第八十四話 『まっぴらごめんだわ』

「そういや、取材の依頼があったよな……」


 ……先輩の口八丁に丸め込まれて、仕方なく受けた形だったけど。


 大会の説明が終わり、機石ビデオが回収され、アリエスがグループ室へと戻って――そうして食堂に残された今、すぐに戻るのももったいない気がする。


「今のうちに済ませておいてもいいか?」

「私もその方がいいと思います!」


 こうして参加予定者が一堂に会しているのだから、今のタイミングで済ませればいいのだ。同じく大会のルールを聞いていたのだし、参加の意志もはっきりしているだろう。あちこちに移動する必要もないし、一石二鳥で楽ができる。


「それじゃあ、ここにいる人に片っ端から声をかけて――」

「あぁ、そっちはもう済ませたから」


 そんなことをあっさり言われた。

 え、仕事早くないっすか。

 それじゃあ、自分たち必要なくない?


「ということは……依頼はナシで?」


 自分がそう言うと、『いやいや』と小さく笑いながら先輩は手を振った。


「急なことだったし、ここに来た人って数が限られたからね。一応、学園中に案内が行き渡っているだろうから、ここに来なかった私が目を付けていた人たちの所に行ってほしいの」


「はぁ……」


 結局は、いつもの先輩の仕事と変わらない“足で稼ぐ”取材である。面倒な仕事を押し付けられている気がしないでもない。

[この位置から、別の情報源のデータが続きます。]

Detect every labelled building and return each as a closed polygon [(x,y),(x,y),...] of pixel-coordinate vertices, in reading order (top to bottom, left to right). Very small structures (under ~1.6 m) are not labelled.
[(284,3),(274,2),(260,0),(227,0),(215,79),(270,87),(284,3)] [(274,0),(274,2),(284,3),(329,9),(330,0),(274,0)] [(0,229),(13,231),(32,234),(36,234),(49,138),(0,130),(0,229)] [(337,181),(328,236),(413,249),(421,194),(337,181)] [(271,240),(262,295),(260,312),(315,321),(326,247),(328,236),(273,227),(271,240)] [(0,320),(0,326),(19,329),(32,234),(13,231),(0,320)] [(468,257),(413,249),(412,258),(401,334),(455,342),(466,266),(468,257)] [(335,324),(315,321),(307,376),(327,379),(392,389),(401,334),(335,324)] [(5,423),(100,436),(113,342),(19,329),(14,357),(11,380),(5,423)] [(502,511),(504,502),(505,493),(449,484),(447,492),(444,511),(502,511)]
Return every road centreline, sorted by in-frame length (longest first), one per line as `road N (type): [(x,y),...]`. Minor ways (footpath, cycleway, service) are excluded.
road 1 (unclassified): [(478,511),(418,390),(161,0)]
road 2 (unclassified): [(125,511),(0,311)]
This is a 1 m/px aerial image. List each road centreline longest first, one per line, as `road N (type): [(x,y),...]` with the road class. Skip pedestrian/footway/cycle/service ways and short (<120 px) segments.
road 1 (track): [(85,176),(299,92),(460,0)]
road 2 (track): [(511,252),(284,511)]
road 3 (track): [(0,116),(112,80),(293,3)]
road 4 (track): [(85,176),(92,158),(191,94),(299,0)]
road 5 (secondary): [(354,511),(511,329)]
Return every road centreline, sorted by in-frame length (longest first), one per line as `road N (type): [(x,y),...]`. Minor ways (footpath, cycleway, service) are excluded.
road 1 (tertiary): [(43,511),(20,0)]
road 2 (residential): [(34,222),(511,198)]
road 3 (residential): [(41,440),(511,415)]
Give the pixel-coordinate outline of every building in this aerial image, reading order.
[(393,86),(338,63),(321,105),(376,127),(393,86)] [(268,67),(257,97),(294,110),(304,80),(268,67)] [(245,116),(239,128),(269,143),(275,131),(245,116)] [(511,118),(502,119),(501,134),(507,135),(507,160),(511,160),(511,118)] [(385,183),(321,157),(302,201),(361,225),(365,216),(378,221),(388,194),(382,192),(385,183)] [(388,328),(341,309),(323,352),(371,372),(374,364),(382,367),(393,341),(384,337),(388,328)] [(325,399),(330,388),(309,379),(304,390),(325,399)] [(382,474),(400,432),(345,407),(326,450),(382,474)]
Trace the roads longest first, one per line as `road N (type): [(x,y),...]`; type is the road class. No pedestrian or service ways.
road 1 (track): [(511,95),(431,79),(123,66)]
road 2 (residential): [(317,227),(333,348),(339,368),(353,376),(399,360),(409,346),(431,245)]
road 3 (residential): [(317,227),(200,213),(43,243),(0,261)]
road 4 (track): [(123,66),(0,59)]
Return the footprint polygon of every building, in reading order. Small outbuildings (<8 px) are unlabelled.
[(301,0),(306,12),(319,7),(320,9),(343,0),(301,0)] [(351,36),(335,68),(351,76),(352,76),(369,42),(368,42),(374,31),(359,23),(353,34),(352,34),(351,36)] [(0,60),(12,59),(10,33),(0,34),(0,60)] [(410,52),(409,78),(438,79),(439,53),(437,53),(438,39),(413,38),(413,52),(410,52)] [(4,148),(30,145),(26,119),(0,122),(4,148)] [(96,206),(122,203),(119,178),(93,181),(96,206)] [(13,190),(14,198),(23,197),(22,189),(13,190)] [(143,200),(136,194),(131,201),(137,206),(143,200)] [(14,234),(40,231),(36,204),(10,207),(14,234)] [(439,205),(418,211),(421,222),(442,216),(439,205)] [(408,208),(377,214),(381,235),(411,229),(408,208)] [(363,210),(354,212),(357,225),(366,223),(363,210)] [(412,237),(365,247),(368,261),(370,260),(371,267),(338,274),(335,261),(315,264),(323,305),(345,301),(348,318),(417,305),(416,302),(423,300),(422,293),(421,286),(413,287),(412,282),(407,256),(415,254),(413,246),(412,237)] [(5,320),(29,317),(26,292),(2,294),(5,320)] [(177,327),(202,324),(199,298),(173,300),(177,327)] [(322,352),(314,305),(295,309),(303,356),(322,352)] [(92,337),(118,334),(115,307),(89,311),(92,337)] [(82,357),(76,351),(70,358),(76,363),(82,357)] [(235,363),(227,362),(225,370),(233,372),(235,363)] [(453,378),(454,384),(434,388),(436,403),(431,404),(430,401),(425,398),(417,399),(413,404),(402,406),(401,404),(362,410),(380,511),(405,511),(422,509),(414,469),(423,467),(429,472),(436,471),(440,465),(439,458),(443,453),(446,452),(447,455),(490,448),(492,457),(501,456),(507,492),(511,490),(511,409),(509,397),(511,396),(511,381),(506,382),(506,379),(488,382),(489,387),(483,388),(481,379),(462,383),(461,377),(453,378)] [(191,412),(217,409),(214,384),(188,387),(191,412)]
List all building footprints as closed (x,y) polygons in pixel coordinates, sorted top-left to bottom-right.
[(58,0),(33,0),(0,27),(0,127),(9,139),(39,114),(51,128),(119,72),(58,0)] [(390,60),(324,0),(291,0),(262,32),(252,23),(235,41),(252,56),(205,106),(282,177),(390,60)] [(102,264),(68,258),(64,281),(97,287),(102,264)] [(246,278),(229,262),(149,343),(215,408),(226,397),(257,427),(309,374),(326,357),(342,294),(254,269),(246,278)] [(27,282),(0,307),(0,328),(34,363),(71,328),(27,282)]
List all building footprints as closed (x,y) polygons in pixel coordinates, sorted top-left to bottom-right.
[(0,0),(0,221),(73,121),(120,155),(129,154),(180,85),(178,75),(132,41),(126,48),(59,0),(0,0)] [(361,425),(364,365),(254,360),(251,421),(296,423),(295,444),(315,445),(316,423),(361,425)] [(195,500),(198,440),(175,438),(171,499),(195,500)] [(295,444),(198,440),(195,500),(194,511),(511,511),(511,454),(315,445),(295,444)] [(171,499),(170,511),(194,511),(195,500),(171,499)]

「……どうやって話を聞けばいいんです? 誰が参加するか分からないですけど」

「片っ端から参加するかどうか聞けばいいじゃねぇか」


「アホか」明日の朝になってまうわ。


 こういった経験など、殆どないのだから、期待されても困る。かといって、行き当たりばったりで行動するのも、途方もない。せめてこう……段取りの取り方とかありますよね?


「先輩は何かあたりをつけているんですよね?」


 先輩の方を見ると、手帳片手に腕を組んで、こちらを試すような笑みを浮かべていた。どうやら、素直に教えてくれるつもりもないらしい。……なんだか、すっかり助手か弟子扱いされてる気がする。


「少し考えてみよっか。参加する資格とか、そういうのがあったよね?」


 参加する資格――先程のルール説明でも言っていたことだ。

 ハナさんもそこに行き着いたらしく、おずおずと答えを口にした。


「……スカイレース、ですね」


 散々聞いた。散々目にした。そりゃあもう、大会のキモということもあり、一度や二度ではない。


『参加資格は“空を飛べる人”! 飛行魔法、機石装置リガート、ゴゥレム、翼にホウキ、魔物に飛空艇! 飛べればなんでもアリ!』


 地面に着いたらリタイアの、魔法使いによる飛行レース。学生大会に比べたら、少しは参加人数も絞られると思いきや、それなりにいるらしい。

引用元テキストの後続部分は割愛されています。